The Taub Center report yields some surprising conclusions. While GDP growth has been very robust for an advanced economy, GDP growth per capita shows a different picture. Israel has remained consistently in the bottom half of advanced economies in recent years when it comes to GDP per capita and is in danger of being overtaken by better performing countries.
Productivity too, often held up as a shining example of Israel’s economic performance, has seen relative low growth in recent years. As with most metrics, that’s not true for the high-tech industry. But, says Weiss: “There’s only eight percent of the working population that works in the high-tech industry. That mean 92 percent don’t. And those 92 percent have on average low labor productivity.”
Weiss, a former chief economist at Israel’s antitrust authority, recommends government support for innovation in traditional industries by offering tax breaks to investors and targeting training programs at those sectors.
He stressed that he’s not painting a gloomy picture. In fact, the government has been doing more in the field of education and poverty reduction over the last few years. There’s much room for improvement that’s attainable, such as in raising educational levels among Israel’s large Arab and ultra-orthodox populations that still lag behind.
The report says that one of its purposes is to consider “sources of future growth”. Weiss adds: “There are lots of places where you can see growth coming from.”
Ease of doing business can also be improved, Israel is consistently ranked below most other OECD countries in the World Bank’s annual report.
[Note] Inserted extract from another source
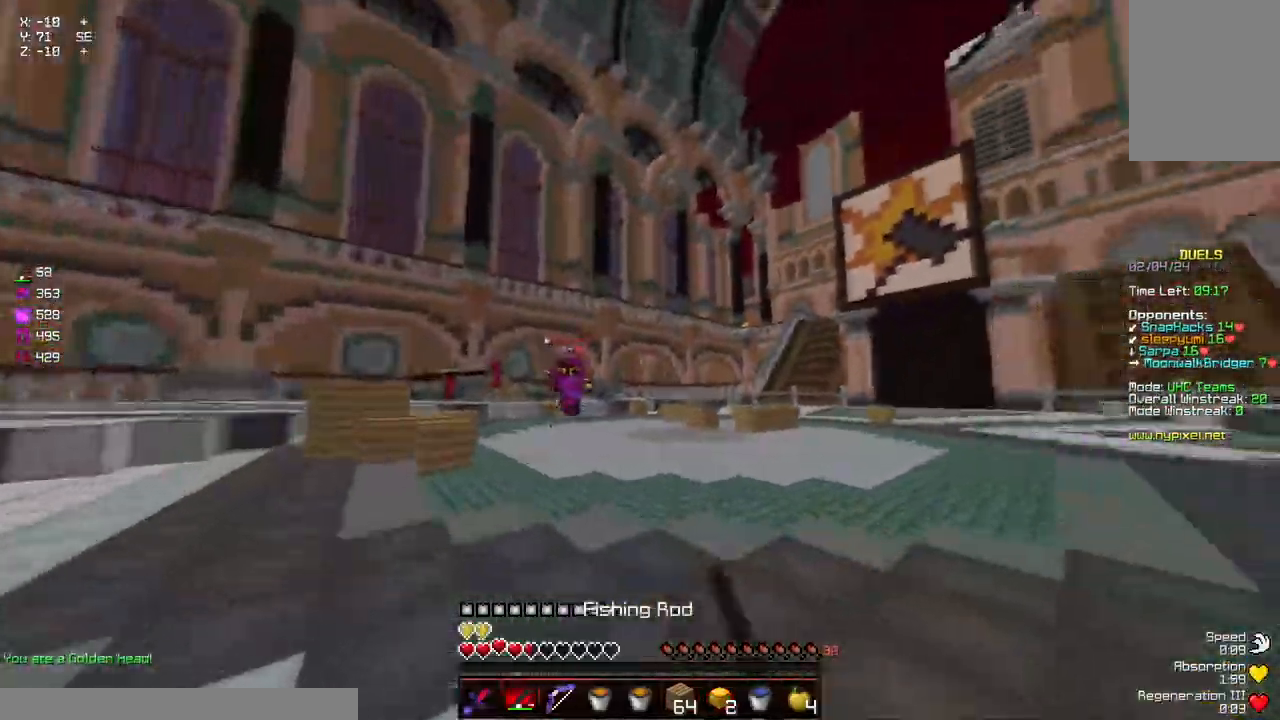
{"keys": ["d", "w"], "mouse": [], "events": [[67, "mouse_right", "down"], [167, "mouse_right", "up"], [267, "a", "up"], [367, "d", "down"]]}
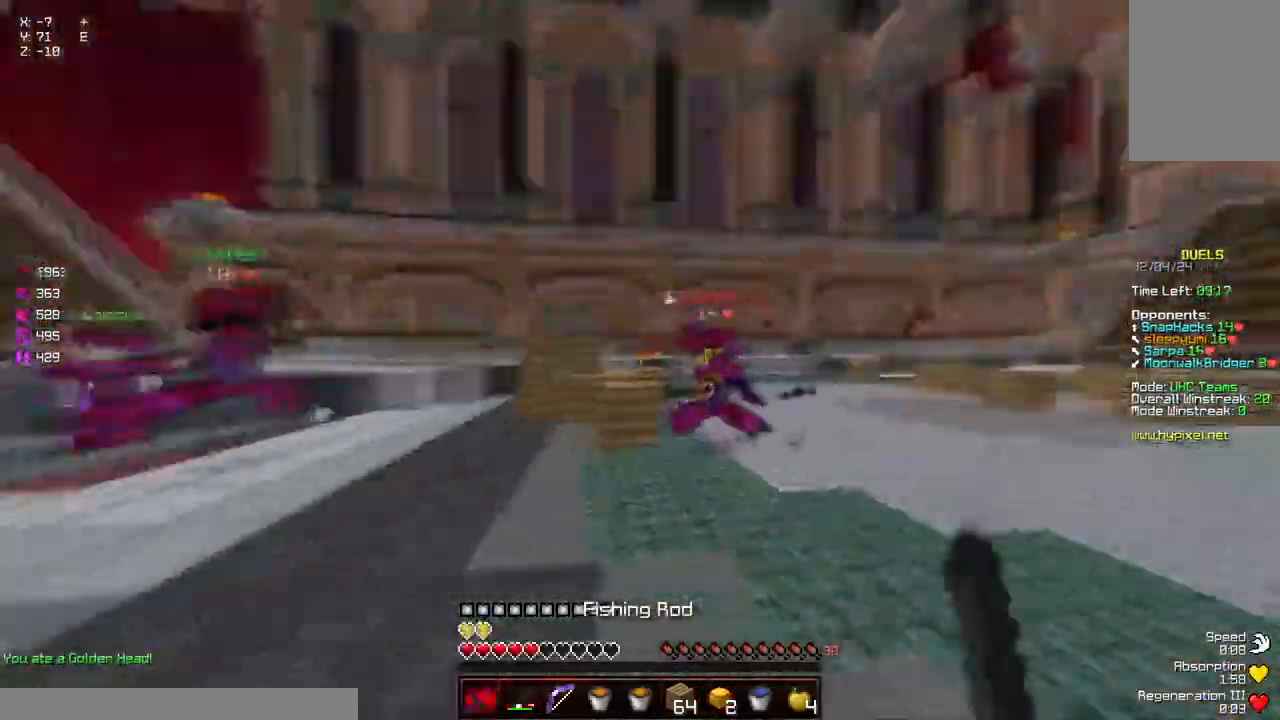
{"keys": ["d"], "mouse": ["left"], "events": [[67, "mouse_right", "down"], [184, "mouse_right", "up"], [334, "mouse_left", "down"], [450, "mouse_left", "up"], [450, "w", "up"], [500, "mouse_left", "down"]]}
Yaniv Pagot, economist and chief investment strategist at Israel’s Ayalon Group acknowledges: “People invest here despite the fact that the ease of doing business is not great.”
Investors come to Israel for added value and know-how, says Pagot. They tend to look at the glass half full, rather than half empty. “Investors look first and foremost at the strong growth relative to other developed countries.”
Steven Schoenfeld, founder and chief investment officer at New York-based BlueStar Global Investors concurs. He’s very upbeat about the performance of Israel’s economy: “Investors around the world are looking for growth, and growth with stability is a very rare commodity.”
He says that since Israel was upgraded from an emerging to a developed economy at the London and New York stock exchanges at the end of the previous decade, even Israeli high-tech companies have been underrepresented in global indices. This leaves a lot of opportunity for investors, not only in high-tech but also in sectors such as retail, real estate and others associated with consumer spending.
As in most other advanced economies at the moment, growth in Israel is being driven by consumer spending. Ayalon’s Pagot believes that this will continue, despite the challenges of wage gaps and inequality.
“We see strong growth of private consumption, low inflation, a positive investors’ climate because of low interest rates, year after year of falling external debt, we see responsible fiscal policies and fiscal goals being met,” says Pagot. There is a lot of confidence in Israel’s economy, he says: “You see that in the way the ratings agencies look at the local economy.”
Indeed, agencies such as Moody’s keep Israel consistently in the A+ ranking and focus on the country’s economic “resilience”, i.e. its ability to overcome shocks to its economy stemming from its often turbulent geopolitical and domestic political situations.
Israel’s natural gas finds and the beginning of exploitation of its Tamar field in 2013 have also had a positive impact on the economy, although that has largely been absorbed by now, according to analysts. Getting the larger Leviathan field ready and starting exports from it, is expected to give a new boost to the economy.
All in all, Pagot estimates that in the coming years, absent any “spanners in the works” in terms of the geopolitical situation, GDP growth of 3 percent to 3.5 percent should be possible: “As for the economic fundamentals, that’s a goal that’s attainable.”